Blue streaks and feeling friction when you advanced the film sounds like you have something on the pressure plate scratching the film. I'm confused by your statement that you got 26 scans back for a 24 exp roll of film, yet you mention missing some images. ??

I also don't know what you mean about it being difficult to tell when bulk loaded film "stops." If it's a 24 exp roll, it stops at 24 and you don't need to "feel" anything. If you can actually feel the film stop when advancing, you've gone too far and you are risking losing the whole roll when you pull the film off the takeup spool.


What you describe is very common, especially when the photographer is a newbie. When we load the 35mm film camera, we pull out a few inches of the film leader from the cassette. We thread this leader, also called a tongue, and insert it into the take-up spool. Now we advance the camera by firing off a few shots with the camera back open. The idea is to watch the film advance. This action checks the correctness of our film loading. Next we close the camera back and again we fire off some shots to clear the film that was exposed during the loading process. If we “dry fire” too much film, we lose a few frames, so instead of getting 24 pictures from the roll, we get maybe only 20 or so. When the film is developed and printed, the photofinisher will likely not print under-exposed or blurred frames. So the average number of prints returned is likely only 18.

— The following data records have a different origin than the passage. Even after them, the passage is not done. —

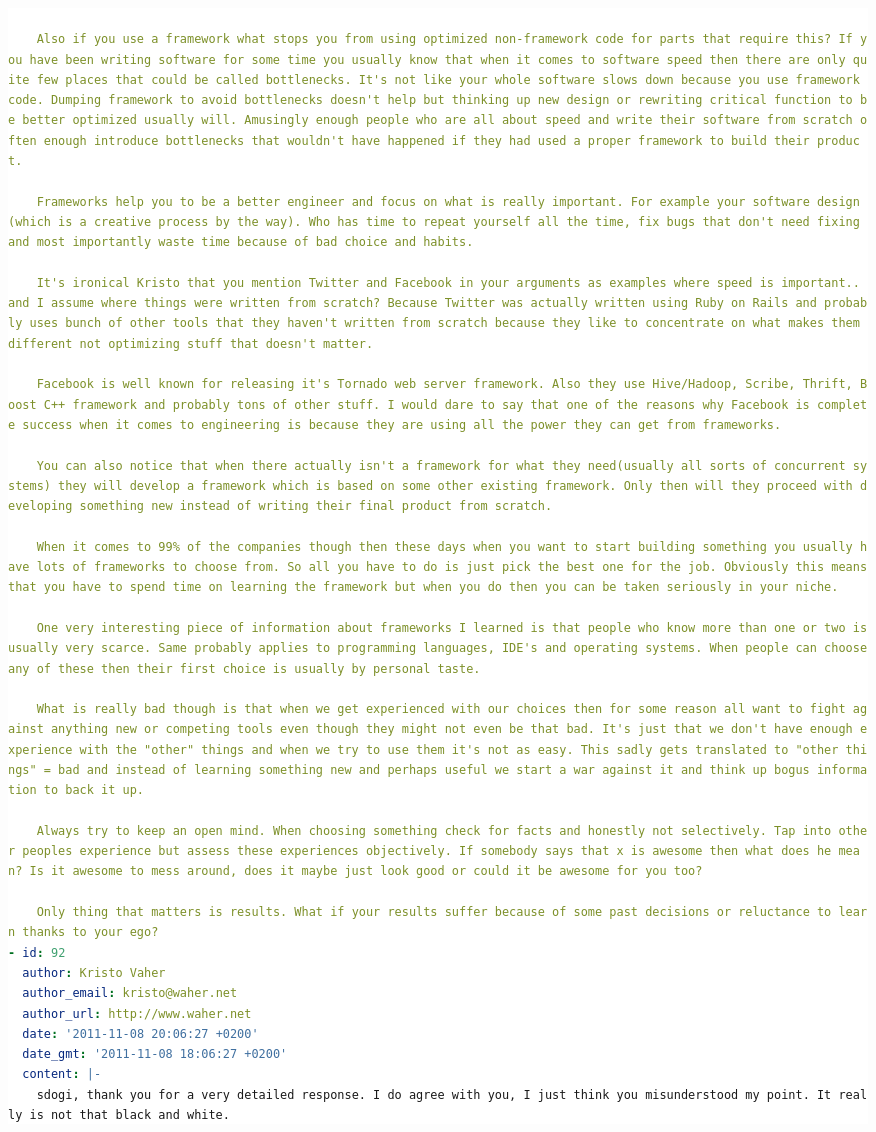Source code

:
 ```yaml

    Also if you use a framework what stops you from using optimized non-framework code for parts that require this? If you have been writing software for some time you usually know that when it comes to software speed then there are only quite few places that could be called bottlenecks. It's not like your whole software slows down because you use framework code. Dumping framework to avoid bottlenecks doesn't help but thinking up new design or rewriting critical function to be better optimized usually will. Amusingly enough people who are all about speed and write their software from scratch often enough introduce bottlenecks that wouldn't have happened if they had used a proper framework to build their product.

    Frameworks help you to be a better engineer and focus on what is really important. For example your software design(which is a creative process by the way). Who has time to repeat yourself all the time, fix bugs that don't need fixing and most importantly waste time because of bad choice and habits.

    It's ironical Kristo that you mention Twitter and Facebook in your arguments as examples where speed is important.. and I assume where things were written from scratch? Because Twitter was actually written using Ruby on Rails and probably uses bunch of other tools that they haven't written from scratch because they like to concentrate on what makes them different not optimizing stuff that doesn't matter.

    Facebook is well known for releasing it's Tornado web server framework. Also they use Hive/Hadoop, Scribe, Thrift, Boost C++ framework and probably tons of other stuff. I would dare to say that one of the reasons why Facebook is complete success when it comes to engineering is because they are using all the power they can get from frameworks.

    You can also notice that when there actually isn't a framework for what they need(usually all sorts of concurrent systems) they will develop a framework which is based on some other existing framework. Only then will they proceed with developing something new instead of writing their final product from scratch.

    When it comes to 99% of the companies though then these days when you want to start building something you usually have lots of frameworks to choose from. So all you have to do is just pick the best one for the job. Obviously this means that you have to spend time on learning the framework but when you do then you can be taken seriously in your niche.

    One very interesting piece of information about frameworks I learned is that people who know more than one or two is usually very scarce. Same probably applies to programming languages, IDE's and operating systems. When people can choose any of these then their first choice is usually by personal taste.

    What is really bad though is that when we get experienced with our choices then for some reason all want to fight against anything new or competing tools even though they might not even be that bad. It's just that we don't have enough experience with the "other" things and when we try to use them it's not as easy. This sadly gets translated to "other things" = bad and instead of learning something new and perhaps useful we start a war against it and think up bogus information to back it up.

    Always try to keep an open mind. When choosing something check for facts and honestly not selectively. Tap into other peoples experience but assess these experiences objectively. If somebody says that x is awesome then what does he mean? Is it awesome to mess around, does it maybe just look good or could it be awesome for you too?

    Only thing that matters is results. What if your results suffer because of some past decisions or reluctance to learn thanks to your ego?
- id: 92
  author: Kristo Vaher
  author_email: kristo@waher.net
  author_url: http://www.waher.net
  date: '2011-11-08 20:06:27 +0200'
  date_gmt: '2011-11-08 18:06:27 +0200'
  content: |-
    sdogi, thank you for a very detailed response. I do agree with you, I just think you misunderstood my point. It really is not that black and white.
```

When we are taking pictures we are likely concentrating on the scene and getting the focus and exposure correct. A newbie often operates the camera advance forcefully. This can induce a film tear at the end of the roll. What happens is: the advance gear will rip the sprocket holes. Once this happens, the photographer may be unaware and continue shooting. Sorry to report that the ripped film will not advance. Many newbies continue for a time not realizing what has happened. Examine the returned film and see if it is torn at the end.

Also, the blue streaks are likely pressure marks. Film is sensitive to light but it is also sensitive to heat and pressure. The streaks could be due to rough handling by you or by the photofinisher. Post some examples and we will try to diagnose.